Source text –
-*-*-

Compensation Committee Charter (As amended and restated November 2021)

 

This Compensation Committee Charter (this “Charter”) sets forth the purpose and membership requirements of the Compensation Committee (the “Committee”) of the Board of Directors (the “Board”) and establishes the authority and responsibilities delegated to the Committee by the Board.

 

This Charter is intended as a component of the flexible governance framework within which the Board, assisted by its committees, directs the affairs of Darling Ingredients Inc. (the “Company”).  While it should be interpreted in the context of all applicable laws, regulations and listing requirements, as well as in the context of the Company's Certificate of Incorporation and Bylaws, it is not intended to establish by its own force any legally binding obligations. Except where expressly provided in plan documents or by applicable law, neither the Committee nor any member thereof shall act as a fiduciary with respect to any plans or programs, whether under the Employee Retirement Income Security Act of 1974, as amended, or otherwise.

-*-*-

Stated exercise 1 – According to the compensation committee charter, which company's affairs does the Board direct?
Stated exercise 2 – Write the next part of the compensation committee charter, picking up after its final sentence.

Supplied material –
-*-*-

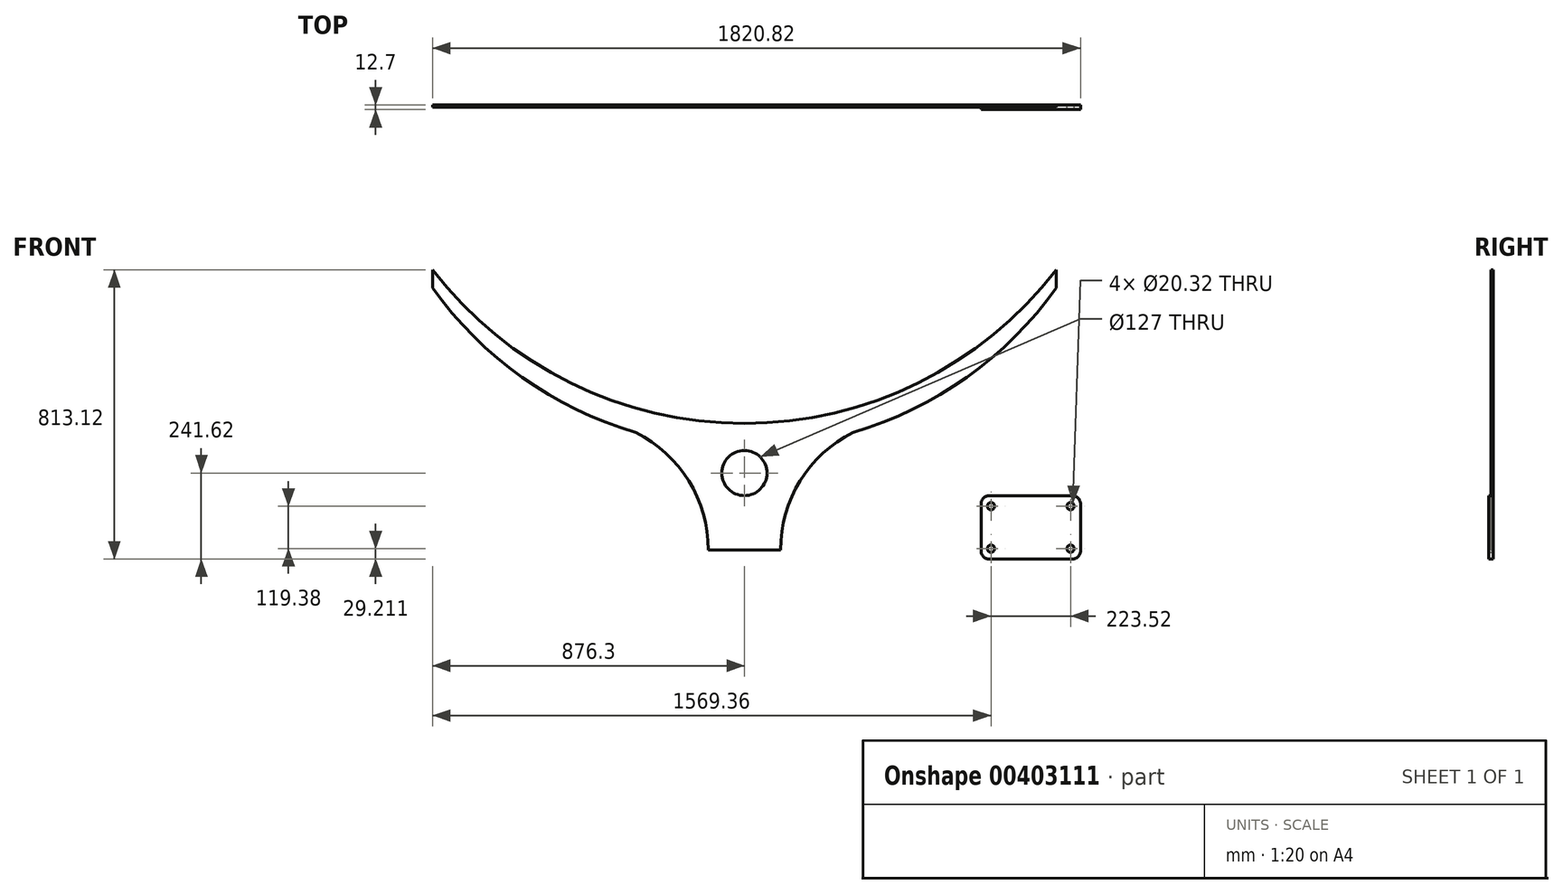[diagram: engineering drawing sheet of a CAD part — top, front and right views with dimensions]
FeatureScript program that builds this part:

-*-*-

Result 1 – Darling Ingredients Inc.

Result 2 –
 

1.  Purpose.

 

The purpose of the Committee is to discharge the responsibilities of the Board in (i) determining the appropriate compensation levels of all of the Company’s executive officers in light of the Company’s goals and objectives; (ii) evaluating executive officer and director compensation plans, policies and programs and exercising discretion in the administration of such plans, policies and programs; (iii) determining and approving executive officer compensation based on the foregoing evaluation; (iv) reporting to the Company’s Nominating and Corporate Governance Committee the results of the foregoing evaluation of director compensation plans, policies and programs; (v) reviewing equity and other benefit plans for executive officers and exercising discretion in the administration of such plans, as appropriate; and (vi) preparing the report of the Committee required by the rules of the Securities and Exchange Commission (“SEC”) to be included in the Company’s Annual Report on Form 10-K or proxy statement on Schedule 14A, or otherwise, as applicable.

 

2. Membership.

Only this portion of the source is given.